Apathy was associated with cognitive decline, affecting both global cognition and executive function. Of note, an inability to program and execute plans—core features of executive function—can result in reduced goal-directed behaviors, a subdomain of apathy, indicating a close link between these two constructs (
21). Associations between apathy and cognitive decline have also been shown in other neurodegenerative diseases, such as Alzheimer’s disease (AD) and Parkinson’s disease (PD) (
112,
113). Even among cognitively normal individuals, apathy was associated with a twofold increase in the risk of conversion to mild cognitive impairment (
114). Taken together, these findings underscore the importance of apathy as a proxy for cognitive decline.
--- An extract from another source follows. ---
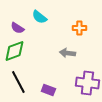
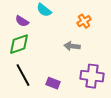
orange cross: (79, 28) -> (84, 21), turned -32

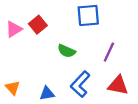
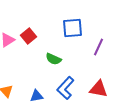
purple line: (109, 52) -> (98, 47), moved

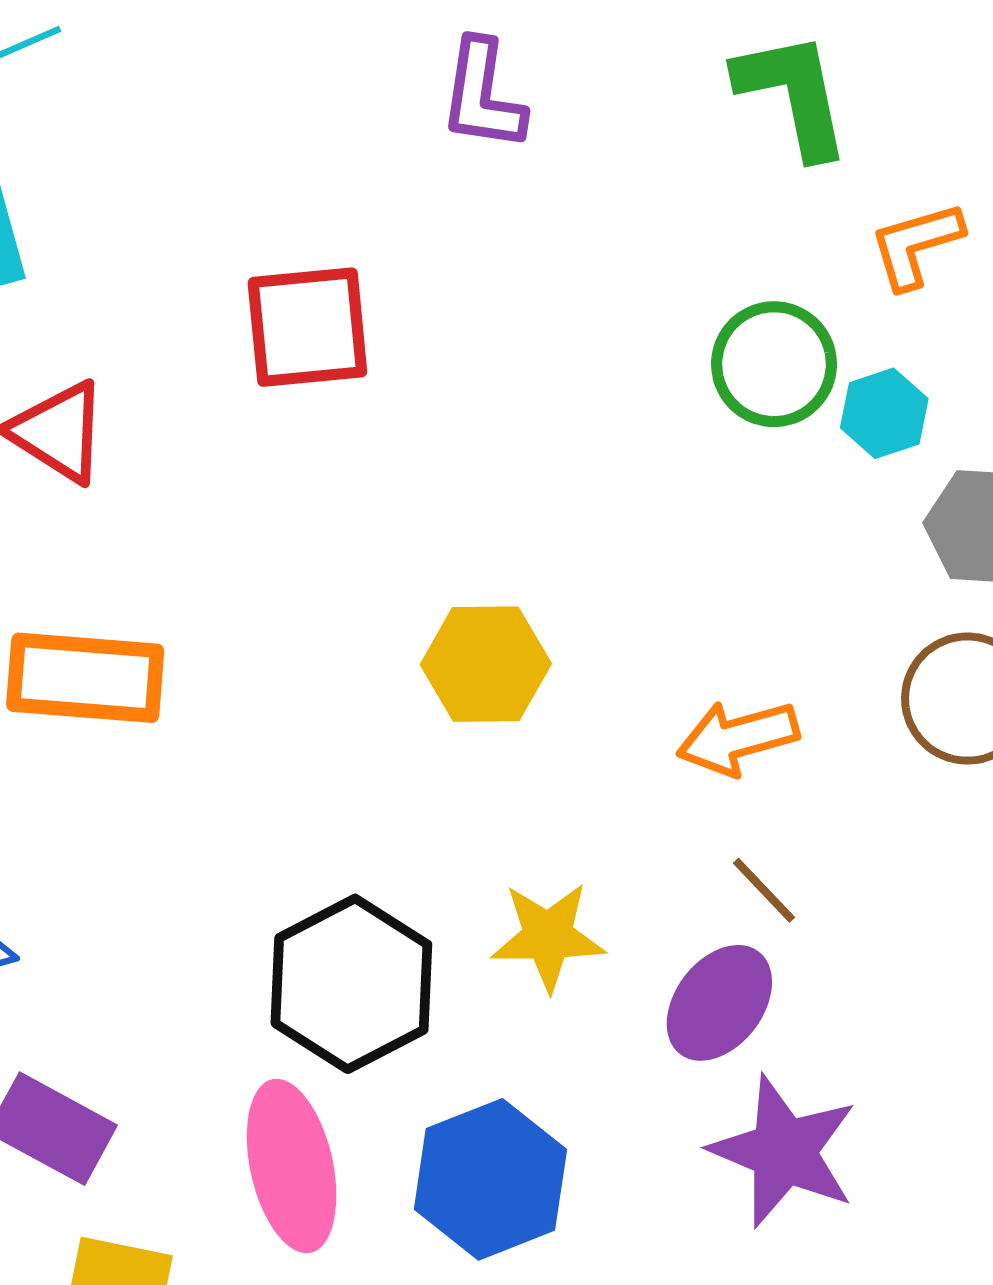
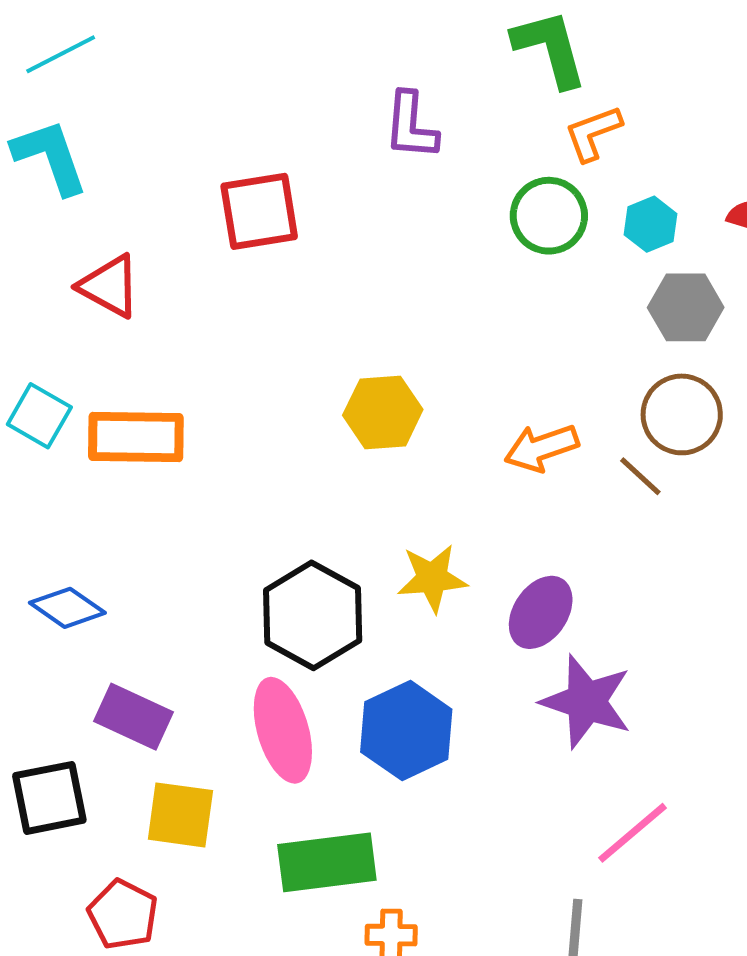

The association of apathy with irritability in HD can be explained by the involvement of relevant subcortical and frontal circuits. Only one study provided evidence in support of the connection between apathy and irritability (
32). It has been suggested that apathy may mask irritability, resulting in the lack of overt external expression of anger (
32). As anosognosia frequently occurs in HD patients, detection of irritability can be challenging in HD patients with apathy and requires a detailed interview with the patient and caregiver.
A role for a number of brain structures has been consistently reported across different disorders associated with apathy, especially PD and AD; these structures include the ventral tegmental area of the midbrain, ventral striatum, and various parts of the PFC, including the ACC (
110,
115). There are fewer neuroimaging studies evaluating apathy in neurodegenerative diseases such as frontotemporal dementia, progressive supranuclear palsy, and HD than in PD and AD (
115). Although the involvement of structures related to effort-based decision making seems to be a common feature of apathy across all these diseases, further studies are required to define the neural basis and pathophysiology of apathy in HD patients.
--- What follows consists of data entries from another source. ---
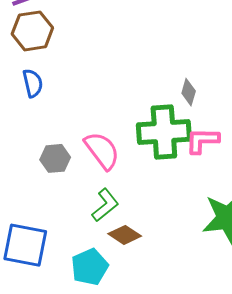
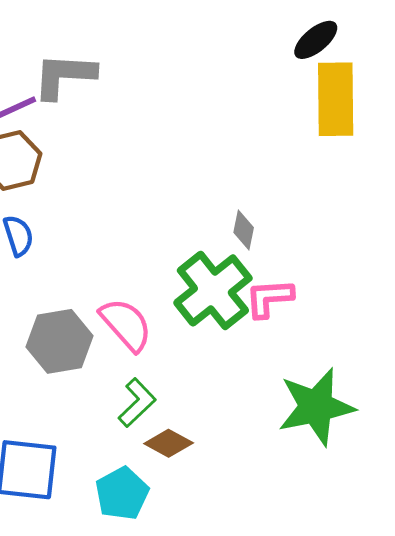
green cross: (164, 132) -> (213, 290), turned -30
gray hexagon: (55, 158) -> (59, 341), size x1.5

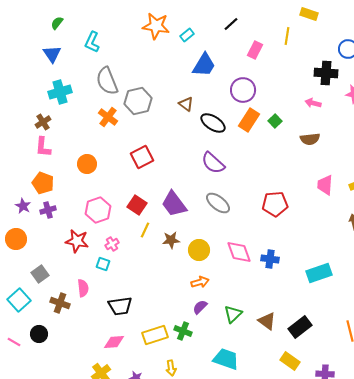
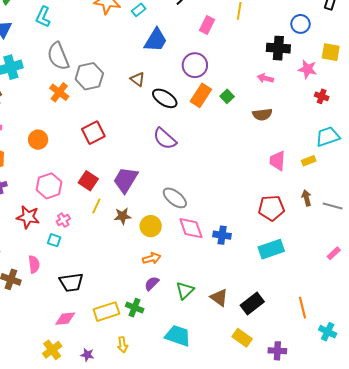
gray ellipse: (218, 203) -> (175, 198), moved
purple trapezoid: (174, 204) -> (126, 180), turned 68
red pentagon: (275, 204) -> (271, 208), moved

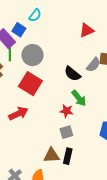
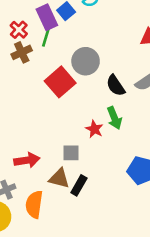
gray circle: (32, 55) -> (86, 61), moved
red arrow: (18, 114) -> (27, 160), moved
gray square: (66, 132) -> (71, 153), moved

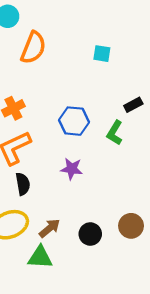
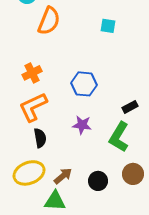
black rectangle: (133, 105) -> (130, 107), moved
green L-shape: (115, 133) -> (119, 137), moved, size x1.4

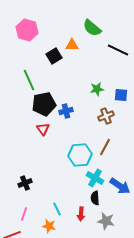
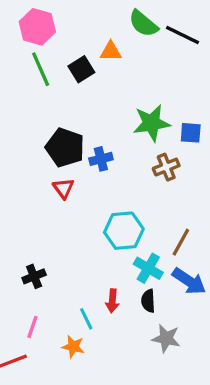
black line: (118, 50) -> (182, 35), moved
green line: (29, 80) -> (41, 69), moved
green star: (97, 89) -> (152, 123), size x1.6
black pentagon: (44, 104) -> (65, 148), turned 30
brown line: (105, 147) -> (181, 242), moved
red arrow: (81, 214) -> (112, 301), moved

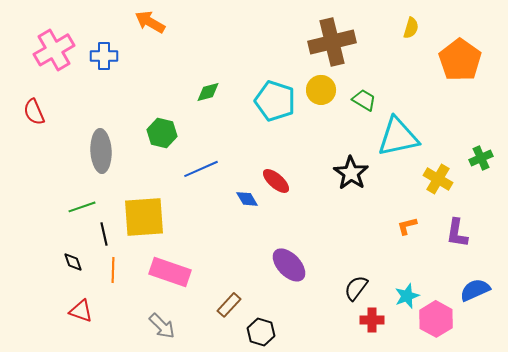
Our findings should be interpreted in the context of three main limitations. First, the data involved in the comparisons between patients with premanifest HD and control individuals were very heterogeneous. Second, due to the lack of consensus cutoff scores for apathy scales, we used only apathy scores, not the number of patients with apathy, for the meta-analysis. Third, investigating the potential associations between apathy and other clinical domains (e.g., cognition and social functioning) can be affected by confounding factors that were not well controlled in several studies during their design (e.g., randomization) and analysis (e.g., multivariate strategies).